5.3.10. Observability
You can’t fix what you can’t see.
As your software grows, bugs will happen, performance will degrade, and strange issues will show up in production that never happened in development. Observability is how you deal with that.
Observability is the practice of collecting and analyzing data from your running software so you can understand how it's behaving—and why it's behaving that way. It helps you debug problems, monitor performance, and keep your systems reliable.
The Core Pillars of Observability
Observability is often broken into three pillars:
1. Logging
Logs are text-based records of what your software is doing. Think of them as time-stamped messages that your app writes out as it runs.
Example:
[2025-06-20 12:00:01] User 42 logged in.
[2025-06-20 12:00:05] Error: Payment failed due to missing token.
Logs help you:
- See what happened right before a crash
- Trace a user's activity through the system
- Capture errors and internal state
Use structured logs (e.g. JSON) if possible, so machines can parse and search them easily.
2. Metrics
Metrics are numeric data points collected over time. These are used to monitor trends and performance at a glance.
Examples:
- Requests per second
- Error rate
- Average response time
- CPU or memory usage
Metrics are great for dashboards and alerts. You don’t read metrics line-by-line—you graph them.
3. Tracing
Tracing shows the flow of a single request as it travels through your system, especially in a microservice or distributed architecture.
A trace helps answer:
- Where did the request slow down?
- Which service caused the failure?
- How long did each step take?
Tools like OpenTelemetry, Jaeger, and Honeycomb provide distributed tracing features.
Why Observability Matters
- Faster debugging: You can’t just console.log your way through production bugs.
- Better uptime: Observability helps detect problems before users even report them.
- Performance tuning: Helps you find bottlenecks and optimize code.
- Team confidence: Engineers feel more comfortable making changes when they can see the results in real time.
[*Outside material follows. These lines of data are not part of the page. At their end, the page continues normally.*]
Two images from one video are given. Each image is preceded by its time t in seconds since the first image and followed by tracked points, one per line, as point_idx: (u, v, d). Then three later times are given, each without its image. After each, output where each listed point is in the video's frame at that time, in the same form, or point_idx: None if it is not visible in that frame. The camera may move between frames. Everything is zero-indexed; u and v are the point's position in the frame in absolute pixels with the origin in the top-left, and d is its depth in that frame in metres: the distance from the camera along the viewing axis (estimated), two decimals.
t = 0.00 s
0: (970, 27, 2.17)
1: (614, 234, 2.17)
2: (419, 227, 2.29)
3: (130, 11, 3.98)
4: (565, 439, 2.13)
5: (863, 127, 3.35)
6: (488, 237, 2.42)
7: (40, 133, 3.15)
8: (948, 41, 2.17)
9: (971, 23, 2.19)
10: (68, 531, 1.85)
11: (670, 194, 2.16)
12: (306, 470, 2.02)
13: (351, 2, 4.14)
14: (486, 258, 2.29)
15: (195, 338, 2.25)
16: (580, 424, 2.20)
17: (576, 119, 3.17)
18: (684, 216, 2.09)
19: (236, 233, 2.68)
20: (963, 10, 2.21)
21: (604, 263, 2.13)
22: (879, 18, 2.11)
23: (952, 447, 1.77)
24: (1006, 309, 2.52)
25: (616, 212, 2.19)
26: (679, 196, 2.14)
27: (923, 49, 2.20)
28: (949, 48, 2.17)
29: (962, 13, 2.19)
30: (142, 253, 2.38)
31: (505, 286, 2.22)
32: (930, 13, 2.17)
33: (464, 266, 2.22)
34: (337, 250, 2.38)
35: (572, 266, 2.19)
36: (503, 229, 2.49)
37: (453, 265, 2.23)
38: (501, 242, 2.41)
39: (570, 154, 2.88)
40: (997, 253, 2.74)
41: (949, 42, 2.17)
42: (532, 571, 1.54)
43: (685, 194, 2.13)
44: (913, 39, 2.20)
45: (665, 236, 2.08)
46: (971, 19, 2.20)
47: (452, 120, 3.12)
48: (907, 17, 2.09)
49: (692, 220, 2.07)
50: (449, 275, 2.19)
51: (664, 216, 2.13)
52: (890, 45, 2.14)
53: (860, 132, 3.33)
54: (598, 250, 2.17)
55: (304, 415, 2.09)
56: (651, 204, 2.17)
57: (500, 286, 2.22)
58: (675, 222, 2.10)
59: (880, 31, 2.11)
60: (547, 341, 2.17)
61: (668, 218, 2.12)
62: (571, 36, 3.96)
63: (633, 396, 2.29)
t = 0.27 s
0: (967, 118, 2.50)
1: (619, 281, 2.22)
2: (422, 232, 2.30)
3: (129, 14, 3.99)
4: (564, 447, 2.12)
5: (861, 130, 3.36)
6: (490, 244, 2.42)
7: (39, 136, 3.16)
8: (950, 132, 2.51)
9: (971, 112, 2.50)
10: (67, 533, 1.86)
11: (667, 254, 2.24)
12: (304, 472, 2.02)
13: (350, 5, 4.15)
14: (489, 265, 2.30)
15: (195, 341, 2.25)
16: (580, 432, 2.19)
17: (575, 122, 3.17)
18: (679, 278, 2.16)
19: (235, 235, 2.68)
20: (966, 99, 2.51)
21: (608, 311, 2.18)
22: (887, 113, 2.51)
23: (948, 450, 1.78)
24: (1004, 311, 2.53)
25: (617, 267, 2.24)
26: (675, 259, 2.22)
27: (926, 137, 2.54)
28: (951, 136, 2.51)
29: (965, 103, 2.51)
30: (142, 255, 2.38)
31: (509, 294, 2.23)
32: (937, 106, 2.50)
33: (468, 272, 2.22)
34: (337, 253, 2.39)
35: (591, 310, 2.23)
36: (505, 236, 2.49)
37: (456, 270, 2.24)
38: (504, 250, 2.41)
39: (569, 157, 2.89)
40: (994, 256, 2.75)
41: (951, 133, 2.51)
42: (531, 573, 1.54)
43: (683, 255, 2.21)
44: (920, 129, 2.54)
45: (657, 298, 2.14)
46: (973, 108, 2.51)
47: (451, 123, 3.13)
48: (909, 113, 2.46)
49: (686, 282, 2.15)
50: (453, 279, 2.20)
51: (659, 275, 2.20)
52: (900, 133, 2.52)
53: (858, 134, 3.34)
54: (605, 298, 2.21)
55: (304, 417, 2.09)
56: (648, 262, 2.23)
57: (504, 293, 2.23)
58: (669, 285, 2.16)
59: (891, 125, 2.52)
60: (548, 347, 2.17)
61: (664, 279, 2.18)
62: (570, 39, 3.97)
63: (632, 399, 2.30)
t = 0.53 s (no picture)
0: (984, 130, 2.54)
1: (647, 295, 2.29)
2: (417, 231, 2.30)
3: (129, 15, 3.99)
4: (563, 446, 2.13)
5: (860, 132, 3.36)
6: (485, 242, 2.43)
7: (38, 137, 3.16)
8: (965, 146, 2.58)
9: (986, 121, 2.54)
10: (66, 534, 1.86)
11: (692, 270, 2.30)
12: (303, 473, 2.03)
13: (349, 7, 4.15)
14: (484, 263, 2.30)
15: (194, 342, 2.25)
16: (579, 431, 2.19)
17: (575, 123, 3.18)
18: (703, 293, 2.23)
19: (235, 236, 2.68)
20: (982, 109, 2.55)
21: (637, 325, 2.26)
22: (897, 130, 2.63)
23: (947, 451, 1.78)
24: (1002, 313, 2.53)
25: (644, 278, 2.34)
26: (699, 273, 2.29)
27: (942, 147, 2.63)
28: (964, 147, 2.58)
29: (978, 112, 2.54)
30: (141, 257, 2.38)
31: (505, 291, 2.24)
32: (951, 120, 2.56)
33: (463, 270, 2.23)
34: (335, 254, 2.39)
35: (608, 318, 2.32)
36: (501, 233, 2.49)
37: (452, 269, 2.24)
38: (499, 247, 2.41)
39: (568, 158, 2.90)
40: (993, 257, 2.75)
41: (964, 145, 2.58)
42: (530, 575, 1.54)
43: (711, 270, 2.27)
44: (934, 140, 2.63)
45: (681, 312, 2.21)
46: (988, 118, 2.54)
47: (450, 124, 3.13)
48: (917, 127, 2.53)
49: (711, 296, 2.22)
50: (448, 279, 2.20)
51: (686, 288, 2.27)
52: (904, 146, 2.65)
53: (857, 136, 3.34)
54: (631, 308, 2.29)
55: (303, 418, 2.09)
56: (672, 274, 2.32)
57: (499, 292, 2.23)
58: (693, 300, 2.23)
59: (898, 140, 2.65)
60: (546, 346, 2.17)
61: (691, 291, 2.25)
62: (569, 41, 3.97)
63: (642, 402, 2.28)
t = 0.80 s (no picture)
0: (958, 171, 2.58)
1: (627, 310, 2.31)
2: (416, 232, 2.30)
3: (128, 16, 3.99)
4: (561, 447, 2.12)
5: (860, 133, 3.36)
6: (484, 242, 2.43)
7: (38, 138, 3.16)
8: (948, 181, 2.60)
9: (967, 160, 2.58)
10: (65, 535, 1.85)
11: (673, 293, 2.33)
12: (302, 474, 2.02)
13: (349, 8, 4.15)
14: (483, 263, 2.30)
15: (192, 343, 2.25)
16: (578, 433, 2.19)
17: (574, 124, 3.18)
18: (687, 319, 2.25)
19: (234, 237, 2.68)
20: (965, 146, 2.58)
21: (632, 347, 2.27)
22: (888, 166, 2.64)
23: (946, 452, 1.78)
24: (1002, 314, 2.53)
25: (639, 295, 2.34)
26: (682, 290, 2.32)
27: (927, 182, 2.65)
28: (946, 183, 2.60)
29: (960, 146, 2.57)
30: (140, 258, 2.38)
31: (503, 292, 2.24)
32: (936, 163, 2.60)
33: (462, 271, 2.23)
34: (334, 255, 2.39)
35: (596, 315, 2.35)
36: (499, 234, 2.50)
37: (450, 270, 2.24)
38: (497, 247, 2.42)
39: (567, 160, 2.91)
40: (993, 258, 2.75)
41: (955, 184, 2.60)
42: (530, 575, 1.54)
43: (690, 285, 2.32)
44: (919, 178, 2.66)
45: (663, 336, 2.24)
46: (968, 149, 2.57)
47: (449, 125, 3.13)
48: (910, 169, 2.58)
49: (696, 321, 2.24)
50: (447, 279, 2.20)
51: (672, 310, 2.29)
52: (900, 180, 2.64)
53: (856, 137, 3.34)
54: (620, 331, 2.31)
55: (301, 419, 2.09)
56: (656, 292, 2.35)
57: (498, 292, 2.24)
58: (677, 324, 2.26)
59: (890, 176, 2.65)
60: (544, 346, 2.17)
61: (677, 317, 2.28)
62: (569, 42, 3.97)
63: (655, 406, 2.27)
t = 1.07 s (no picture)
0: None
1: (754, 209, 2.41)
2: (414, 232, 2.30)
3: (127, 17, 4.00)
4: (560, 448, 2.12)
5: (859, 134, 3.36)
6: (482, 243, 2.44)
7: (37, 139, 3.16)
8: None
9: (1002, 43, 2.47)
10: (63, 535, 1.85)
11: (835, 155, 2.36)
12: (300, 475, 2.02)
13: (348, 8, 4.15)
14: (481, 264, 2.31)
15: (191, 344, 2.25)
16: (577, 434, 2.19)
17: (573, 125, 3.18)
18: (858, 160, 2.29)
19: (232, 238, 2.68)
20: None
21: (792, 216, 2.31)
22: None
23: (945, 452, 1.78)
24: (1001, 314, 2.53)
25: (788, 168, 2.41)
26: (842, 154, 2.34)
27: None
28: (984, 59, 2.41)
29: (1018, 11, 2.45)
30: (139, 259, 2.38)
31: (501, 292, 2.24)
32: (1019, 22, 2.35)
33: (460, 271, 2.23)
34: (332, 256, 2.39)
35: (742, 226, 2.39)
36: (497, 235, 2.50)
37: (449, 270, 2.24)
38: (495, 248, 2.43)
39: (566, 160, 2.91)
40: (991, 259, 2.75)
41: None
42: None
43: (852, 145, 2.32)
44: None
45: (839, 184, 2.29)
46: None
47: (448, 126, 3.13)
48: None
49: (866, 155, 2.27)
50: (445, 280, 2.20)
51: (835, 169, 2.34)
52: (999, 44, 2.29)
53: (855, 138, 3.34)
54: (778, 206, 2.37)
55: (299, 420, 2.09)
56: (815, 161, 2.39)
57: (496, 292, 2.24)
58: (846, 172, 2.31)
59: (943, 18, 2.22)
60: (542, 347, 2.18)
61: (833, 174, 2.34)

Tools You’ll See in the Wild
Some common observability tools:
Type | Examples |
---|---|
Logging | Logtail, Loggly, Loki, Fluentd |
Metrics | Prometheus, Datadog, Grafana Cloud |
Tracing | Jaeger, Zipkin, Honeycomb |
All-in-one | Datadog, New Relic, Sentry, OpenTelemetry |
Monitoring
Monitoring is the process of watching your system in real time to detect when something goes wrong.
Whereas observability is about understanding what's happening and why, monitoring is about knowing when you need to take action.
Monitoring tools are usually configured with alerts—rules that notify you when certain thresholds are crossed.
Examples:
- Send an alert if the error rate goes above 5%
- Trigger a PagerDuty call if response time exceeds 1 second for 10 minutes
- Email the dev team if disk space drops below 10%
Monitoring answers the question: “Is the system healthy right now?”
Good monitoring helps teams:
- Catch incidents before users do
- Respond faster when outages occur
- Sleep better knowing someone (or something) is watching
Many observability tools include built-in monitoring and alerting features—Prometheus, Datadog, and New Relic, for example, let you graph metrics and trigger alerts on thresholds.
Observability vs. Monitoring
- Monitoring is about alerting you when something goes wrong.
- Observability is about giving you the data to understand why it went wrong.
Monitoring is reactive. Observability enables proactive debugging and long-term stability.